Most PMMs want to support every important deal. The problem is that the more useful PMM becomes, the easier it is to become the bottleneck.
In this playbook, you’ll learn how Iterable’s VP of Product Marketing, Gray Hardell, built an internal AI sales coach to scale product marketing judgment across the field. The goal was not to create another content library. It was to give reps deal-ready access to the messaging, positioning, product context, proof points, and customer nuance they usually needed Gray to provide live.
But the biggest lesson was not about AI. It was about codifying PMM judgment.
You’ll learn how Gray mined repeated sales questions for product requirements, turned product and business context into modular context packs, tested the tool against real deal scenarios, drove adoption through selective access, and connected usage back to sales outcomes.
The early signal: when the tool was used, Iterable saw 42% faster sales cycles, a six-point higher win rate, and more than 65% of reps report higher confidence across AI POV, roadmap, and messaging.
If you’re trying to scale PMM support without joining every sales call, this playbook gives you a practical blueprint for turning your field knowledge into an AI coach reps can actually trust and use.
The trigger
The project started because I was spending too much time on individual deals.
That was a good problem. Reps trusted me for product context, proof points, messaging, roadmap nuance, and help applying those details to specific customer situations.
But the more useful I became to Sales, the more I became a bottleneck. The business needed my focus on broader GTM initiatives, not just one deal at a time.
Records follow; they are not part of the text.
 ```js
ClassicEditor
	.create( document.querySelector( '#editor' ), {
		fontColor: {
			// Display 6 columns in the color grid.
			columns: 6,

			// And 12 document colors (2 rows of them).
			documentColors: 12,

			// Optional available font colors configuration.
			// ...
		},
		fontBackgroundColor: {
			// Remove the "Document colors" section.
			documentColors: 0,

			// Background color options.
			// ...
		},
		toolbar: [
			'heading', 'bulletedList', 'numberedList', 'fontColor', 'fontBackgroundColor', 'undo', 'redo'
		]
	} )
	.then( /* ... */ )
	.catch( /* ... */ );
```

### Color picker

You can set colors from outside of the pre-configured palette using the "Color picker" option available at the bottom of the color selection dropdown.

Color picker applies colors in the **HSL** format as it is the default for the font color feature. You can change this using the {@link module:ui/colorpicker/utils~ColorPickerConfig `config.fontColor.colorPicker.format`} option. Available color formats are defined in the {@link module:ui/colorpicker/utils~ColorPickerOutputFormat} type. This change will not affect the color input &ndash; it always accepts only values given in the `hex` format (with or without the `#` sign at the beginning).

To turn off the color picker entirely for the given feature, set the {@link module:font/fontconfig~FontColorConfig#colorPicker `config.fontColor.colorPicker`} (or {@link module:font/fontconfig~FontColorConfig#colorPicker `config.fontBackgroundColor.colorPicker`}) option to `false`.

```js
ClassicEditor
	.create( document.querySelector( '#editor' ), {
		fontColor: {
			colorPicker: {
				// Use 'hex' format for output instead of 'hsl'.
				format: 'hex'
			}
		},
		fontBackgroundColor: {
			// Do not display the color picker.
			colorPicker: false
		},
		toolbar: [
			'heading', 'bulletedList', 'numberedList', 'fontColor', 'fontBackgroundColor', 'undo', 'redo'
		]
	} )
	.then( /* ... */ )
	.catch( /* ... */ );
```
I needed to build a way for the field to get that product marketing context without waiting on me.
Key internal stakeholders
The project touched more teams than I expected. I needed input, validation, adoption, or operational support from:
- Competitive Intelligence
- Product Management
- RevOps
- Marketing Ops
- Customer Success
- Sales / Revenue leadership
- Field reps across Sales and CS
- Executive sponsors, including my CMO and CEO
- IT / internal systems support for API access and tooling
That cross-functional spread mattered because the agent had to work for the real field motion. If it only worked for one type of rep, one segment, or one use case, it would not scale.
Goal
The goal was to increase sales efficiency. I wanted reps to get faster answers, move faster within deal stages, use better assets, and apply consistent messaging and positioning without waiting for me to join a call or build something custom.
I also wanted the work to be measurable. "Reps like it" was not enough. I needed to know whether the agent was helping with sales cycle time, win rate, confidence, closed-won and closed-lost patterns, and ACV.